## EXERCISE AIM
Return the data exactly, but only from the line containing "A dead simple" through its last line.

## RECORDED DATA
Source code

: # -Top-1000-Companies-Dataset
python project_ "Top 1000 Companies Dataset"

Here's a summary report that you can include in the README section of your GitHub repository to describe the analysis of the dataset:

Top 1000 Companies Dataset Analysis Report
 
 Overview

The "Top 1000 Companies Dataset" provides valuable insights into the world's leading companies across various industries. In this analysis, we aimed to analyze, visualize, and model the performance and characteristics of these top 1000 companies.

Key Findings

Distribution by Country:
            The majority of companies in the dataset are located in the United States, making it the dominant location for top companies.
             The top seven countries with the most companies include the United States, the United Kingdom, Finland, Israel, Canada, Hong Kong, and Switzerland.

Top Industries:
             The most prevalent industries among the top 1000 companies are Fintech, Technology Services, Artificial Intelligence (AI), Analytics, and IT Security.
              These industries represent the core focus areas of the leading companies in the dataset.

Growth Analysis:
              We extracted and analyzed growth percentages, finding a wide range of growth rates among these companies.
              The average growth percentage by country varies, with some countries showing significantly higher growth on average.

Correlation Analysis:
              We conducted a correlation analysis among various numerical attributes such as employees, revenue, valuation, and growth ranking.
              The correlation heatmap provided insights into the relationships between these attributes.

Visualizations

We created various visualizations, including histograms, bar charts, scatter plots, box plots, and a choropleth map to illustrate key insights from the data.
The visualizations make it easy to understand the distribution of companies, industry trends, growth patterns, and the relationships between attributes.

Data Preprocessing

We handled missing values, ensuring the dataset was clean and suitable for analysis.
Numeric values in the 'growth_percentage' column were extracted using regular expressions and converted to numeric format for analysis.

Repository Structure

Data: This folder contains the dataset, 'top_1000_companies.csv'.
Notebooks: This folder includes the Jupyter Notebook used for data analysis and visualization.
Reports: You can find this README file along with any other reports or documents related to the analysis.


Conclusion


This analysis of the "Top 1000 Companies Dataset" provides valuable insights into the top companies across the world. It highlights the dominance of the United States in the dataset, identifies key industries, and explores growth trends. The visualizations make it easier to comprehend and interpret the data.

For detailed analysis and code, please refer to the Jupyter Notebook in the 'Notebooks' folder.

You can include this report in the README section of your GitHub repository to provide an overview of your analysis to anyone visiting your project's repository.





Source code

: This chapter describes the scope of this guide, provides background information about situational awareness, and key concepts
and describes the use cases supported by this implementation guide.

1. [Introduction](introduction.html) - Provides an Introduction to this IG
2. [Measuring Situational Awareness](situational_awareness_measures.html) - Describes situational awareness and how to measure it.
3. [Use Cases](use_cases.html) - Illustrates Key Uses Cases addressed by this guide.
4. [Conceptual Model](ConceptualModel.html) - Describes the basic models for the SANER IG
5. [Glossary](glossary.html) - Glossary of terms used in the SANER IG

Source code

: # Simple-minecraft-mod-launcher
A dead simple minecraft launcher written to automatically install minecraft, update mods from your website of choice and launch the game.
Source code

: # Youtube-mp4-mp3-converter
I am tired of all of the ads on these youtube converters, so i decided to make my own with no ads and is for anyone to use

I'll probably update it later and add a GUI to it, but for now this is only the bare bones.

## EXERCISE SOLUTION
A dead simple minecraft launcher written to automatically install minecraft, update mods from your website of choice and launch the game.
Source code

: # Youtube-mp4-mp3-converter
I am tired of all of the ads on these youtube converters, so i decided to make my own with no ads and is for anyone to use

I'll probably update it later and add a GUI to it, but for now this is only the bare bones.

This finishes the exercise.